Blumenthal is still telling tales this time about his draft lottery number. During the Vietnam war 18-year-old were subject to a draft lottery. Based on the lottery every day of the year was assigned a number. The number assigned to your birthday was the order of people being drafted.


I missed the draft lottery by one year, but many of my friends received a number. It became like a tattoo on their brain. If you ask anybody today what their number was, it will be on the tip of their tongue.  Heck I even remember my brothers number was 185 because I double checked every day to see what number had come up (they got to 182 at the end of the year which was good news for my dad, cause my mom always said that he would have to go and say he was my brother).


The only person alive who participated in the lottery and claims he does not remember his lottery number is Connecticut AG Blumenthal and its gotten him to more trouble.
Attorney General Richard Blumenthal of Connecticut sat down with a reporter for a local news outlet this week in an effort to move beyond an issue that has bedeviled his Senate campaign: his claims about his military service during the Vietnam War.
But the interview, with The Connecticut Mirror, a news Web site, raised more questions about that chapter in his life, as Mr. Blumenthal offered a version of events that was sometimes at odds with historians’ accounts of the period.
At one point in the interview, Mr. Blumenthal, a Democrat, said he joined the Marine Corps Reserve in April 1970 knowing that reservists could be activated for service in Vietnam. “I did not want to avoid service,” he said. “I did realize reservists could be called up, and that it was something that I wanted to do.
But military experts said there was no expectation that reserve units would be activated at the time Mr. Blumenthal enlisted, particularly given how drastically public opinion had turned against the war.

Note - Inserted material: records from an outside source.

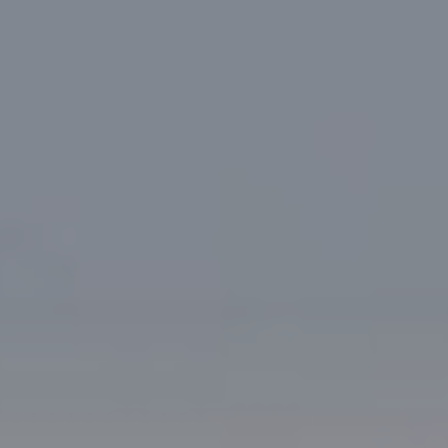
Research Summaries & Fact Sheets
Logo Terms of Use
Subscribe
Contact Us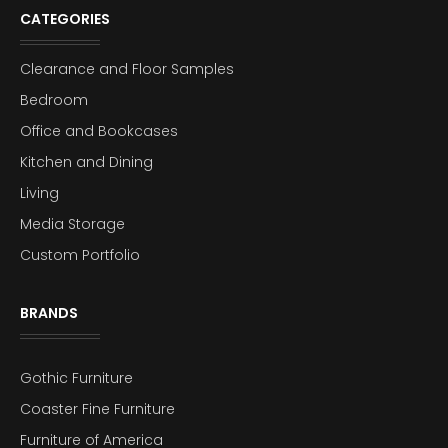
CATEGORIES
Clearance and Floor Samples
Bedroom
Office and Bookcases
Kitchen and Dining
Living
Media Storage
Custom Portfolio
BRANDS
Gothic Furniture
Coaster Fine Furniture
Furniture of America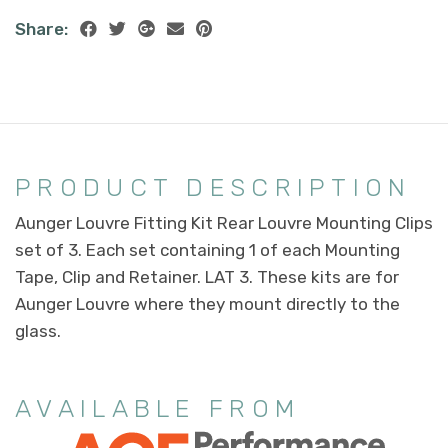
Share:
PRODUCT DESCRIPTION
Aunger Louvre Fitting Kit Rear Louvre Mounting Clips
set of 3. Each set containing 1 of each Mounting
Tape, Clip and Retainer. LAT 3. These kits are for
Aunger Louvre where they mount directly to the
glass.
AVAILABLE FROM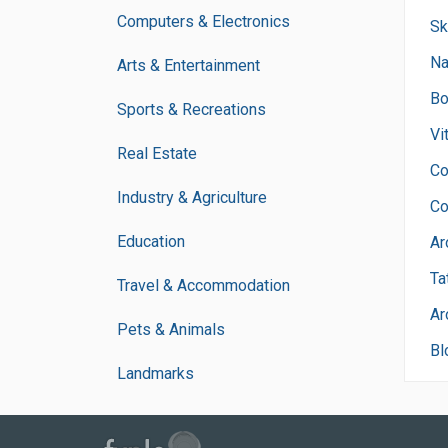
Computers & Electronics
Sk
Na
Arts & Entertainment
Bo
Sports & Recreations
Vi
Real Estate
Co
Industry & Agriculture
Co
Education
Ar
Ta
Travel & Accommodation
Ar
Pets & Animals
Bl
Landmarks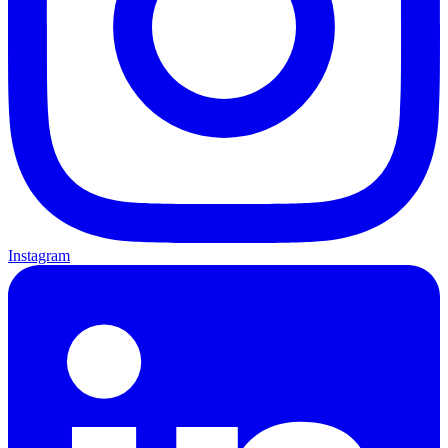
Instagram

In the interview, he discussed the number he received in the draft lottery in 1969, just a few months before he enlisted in the Marine Corps Reserve, according to the article.
Blumenthal claimed that he didn't remember his draft number but it had nothing to do with why he joined the reserves. His number in the December 1969 draft lottery, according to the Selective Service, was 152. People with numbers as high as 195 were eligible to be drafted that year.
David Curry, a professor at the University of Missouri, St. Louis, who is an expert on the Vietnam draft, said Mr. Blumenthal’s lottery number would have been cause for worry for someone who did not want to be drafted.

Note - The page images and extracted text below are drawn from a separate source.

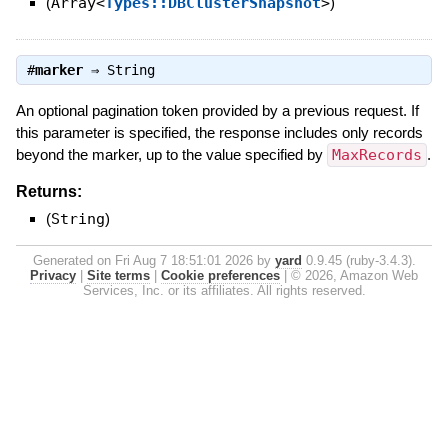
(
Array<
Types::DBClusterSnapshot
>
)
#
marker
⇒
String
An optional pagination token provided by a previous request. If
this parameter is specified, the response includes only records
beyond the marker, up to the value specified by
MaxRecords
.
Returns:
(
String
)
Generated on Fri Aug 7 18:51:01 2026 by
yard
0.9.45 (ruby-3.4.3).
Privacy
|
Site terms
|
Cookie preferences
|
© 2026, Amazon Web
Services, Inc. or its affiliates. All rights reserved.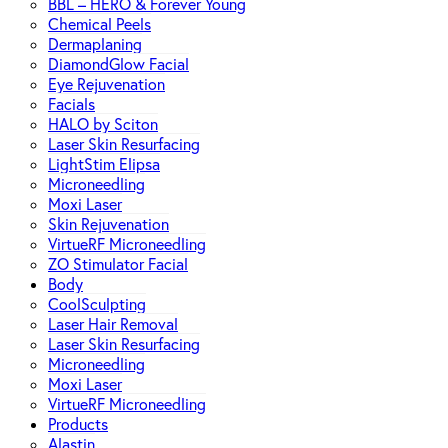
BBL – HERO & Forever Young
Chemical Peels
Dermaplaning
DiamondGlow Facial
Eye Rejuvenation
Facials
HALO by Sciton
Laser Skin Resurfacing
LightStim Elipsa
Microneedling
Moxi Laser
Skin Rejuvenation
VirtueRF Microneedling
ZO Stimulator Facial
Body
CoolSculpting
Laser Hair Removal
Laser Skin Resurfacing
Microneedling
Moxi Laser
VirtueRF Microneedling
Products
Alastin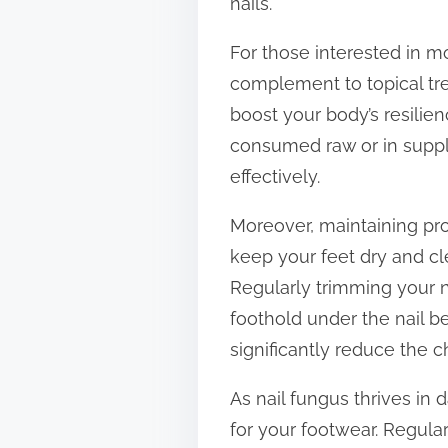
nails.
For those interested in m
complement to topical tre
boost your body’s resilien
consumed raw or in suppl
effectively.
Moreover, maintaining pro
keep your feet dry and cl
Regularly trimming your n
foothold under the nail b
significantly reduce the c
As nail fungus thrives i
for your footwear. Regula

“I’d say he had a medium-level lottery number,” Mr. Curry said. “It’s not really a safe number. But once he joined the Reserves, he would not have been eligible for being drafted.”
Heck if that was my brother's year and Paul was 152, my mother would have had my father's bags packed instead.

Its hard to believe that Blumenthal didn't remember his number.  If he had forgotten he doesn't have the memory for the Job, otherwise its just another example of Blumenthal inability to be truthful with his constituents.